Welcome to the GLSearch structural similarity search server!


GLSearch is a fast and flexible approach aimed at identifying in large collections of structures linear fragments similar to a query. GLSearch is based on a new similarity kernel approach, scrogin similarity between -1 and 1, where a value of 1 corresponds to the exact same conformation than the input, and -1 to the mirror conformation.

2zaj residues 16-40 fragment Matches at a score better than 0.75 RMSd based matches d2gc6a2 mirrot fragment
2zaj query fragment. 24 matches identified in Astral-1.75 at a score better than 0.75, and accepted deformation of 0.3. RMSd vary between 1.9 and 4.3 Angstroms. Matches identified using RMSd alone as a filter, for a maximum RMSd of 4 Angstroms. d1vpra1 fragment having a mirror conformation to that of 2zaj (beta-sheet twist is inverted.
Access the GLSearch service @ the RPBS Mobyle Portal.
Minimal fragment size if 5 residues.

When using this service, please cite the following references:
Guyon F and Tufféry P.
A kernel approach to fast protein fragment mining.
submitted

Features
  • Ungapped fragment similarity search: Starting from a query, mine large collections of structures to identify similar fragments. On request, get both fragments and sequences in return.

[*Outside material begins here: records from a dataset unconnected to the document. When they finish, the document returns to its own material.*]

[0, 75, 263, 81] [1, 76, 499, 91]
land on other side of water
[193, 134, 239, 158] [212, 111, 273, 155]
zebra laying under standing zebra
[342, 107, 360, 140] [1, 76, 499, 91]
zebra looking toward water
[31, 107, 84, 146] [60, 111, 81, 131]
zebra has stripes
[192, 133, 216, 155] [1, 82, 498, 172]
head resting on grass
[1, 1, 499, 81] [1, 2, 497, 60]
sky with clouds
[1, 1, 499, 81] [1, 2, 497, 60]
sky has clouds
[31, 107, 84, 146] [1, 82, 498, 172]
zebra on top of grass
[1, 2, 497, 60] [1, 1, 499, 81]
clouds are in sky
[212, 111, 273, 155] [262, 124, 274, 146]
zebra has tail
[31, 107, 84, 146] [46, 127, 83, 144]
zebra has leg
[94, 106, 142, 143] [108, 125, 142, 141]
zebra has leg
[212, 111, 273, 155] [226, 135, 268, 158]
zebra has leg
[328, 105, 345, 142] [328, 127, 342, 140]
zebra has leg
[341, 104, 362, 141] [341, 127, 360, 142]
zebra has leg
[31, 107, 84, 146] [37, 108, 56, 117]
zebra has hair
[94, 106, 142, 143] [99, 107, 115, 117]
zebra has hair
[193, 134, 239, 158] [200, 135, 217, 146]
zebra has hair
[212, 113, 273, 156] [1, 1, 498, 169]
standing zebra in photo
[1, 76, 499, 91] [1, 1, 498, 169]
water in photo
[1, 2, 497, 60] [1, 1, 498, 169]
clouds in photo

  • Search constraints: GLSearch makes use of 2 parameters to drive the search. (i) The kernel score, betwen 1 (perfect match) and -1 (perfect mirror). (ii) The fragment deformation: since the kernel score if flexible, a maximum deformation makes easy to narrow the matches in the vicinity of the query.

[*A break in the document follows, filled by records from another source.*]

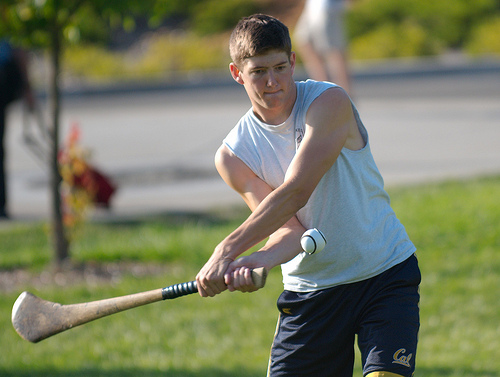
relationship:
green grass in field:
[424, 239, 478, 327] [3, 176, 497, 373]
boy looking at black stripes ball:
[193, 10, 423, 377] [299, 227, 328, 257]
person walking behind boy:
[290, 1, 350, 98] [193, 10, 423, 374]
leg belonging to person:
[290, 10, 328, 81] [290, 1, 350, 98]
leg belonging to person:
[306, 2, 351, 94] [290, 1, 350, 98]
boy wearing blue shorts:
[193, 10, 423, 374] [265, 255, 424, 376]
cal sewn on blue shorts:
[391, 348, 413, 367] [265, 255, 424, 376]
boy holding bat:
[193, 10, 423, 374] [10, 265, 268, 345]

  • Recursive similarity: Finely tune the shape of the matches using the kernnel score at a local level (subfragments) in addition to the complete fragment level. This ensures each local part of the matches are similar to the query. Note: this can be misleading.
  • Mirror search facility: In addition to searching for similar fragments, you can as well search for mirror conformations.
<Back to top>
Limitations
  • Fragment size: Presently, the search is based on alpha carbon coordinates. Too small fragments (less than 5 amino acids) can lead to unreliable results. There is in theory no upper limit, but the probability to identified long similar ungapped ffragments is low ...
<Back to top>
Usage
Input
  • Pre-configured test: By setting this option to "Yes", GLSearch will be run using fragment 16-40 of PDB 2zaj entry (a WW domain), searching for matches with a kernel score more than 0.75 and a fragment deformation not exceeding 30%.

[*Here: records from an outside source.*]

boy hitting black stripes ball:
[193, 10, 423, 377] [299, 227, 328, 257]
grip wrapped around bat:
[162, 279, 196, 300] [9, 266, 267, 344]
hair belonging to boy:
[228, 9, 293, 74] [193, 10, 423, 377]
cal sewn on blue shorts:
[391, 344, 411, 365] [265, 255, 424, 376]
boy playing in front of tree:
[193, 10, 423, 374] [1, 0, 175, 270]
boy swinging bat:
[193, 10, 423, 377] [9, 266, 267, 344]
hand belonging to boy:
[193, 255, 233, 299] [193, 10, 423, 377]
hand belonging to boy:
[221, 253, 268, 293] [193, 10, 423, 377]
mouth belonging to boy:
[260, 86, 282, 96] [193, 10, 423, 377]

  • Input structure: Input query file must be in PDB format.
  • Searching a subpart of the query: It is possible to restrain the serach to a subpart of the input PDB, by specifying the numberof the first and last residues (numbered from 1) delimiting the subpart of the structure.
  • Bank to mine: Banks to mine correspond to subsets at 70% sequence identity of Astral 1.75 [1] and the culled PDB [2].
Search parameters
  • Pruning the search: Matches are identified depending on a combination of several conditions. The minimal global score specifies the minimal value of the kernel sccore of the match. Proposed values are between 0.2 and 1, where 1 is the perfect structural identity. The maximal deformation rate specifies the upper limit of the flexibility, between 0. and 1., where 1. means no constraint and 0 stands for no deformation. It is in addition possible to specify a minimal local score, to recursively constrin the similarity at the local level of the query. It is achieved using sliding window of seven residue length. Matches for which at least one of the local sccore is less than the minimal value will be discarded. Note this can be very misleading, particularly for beta stranded fragments.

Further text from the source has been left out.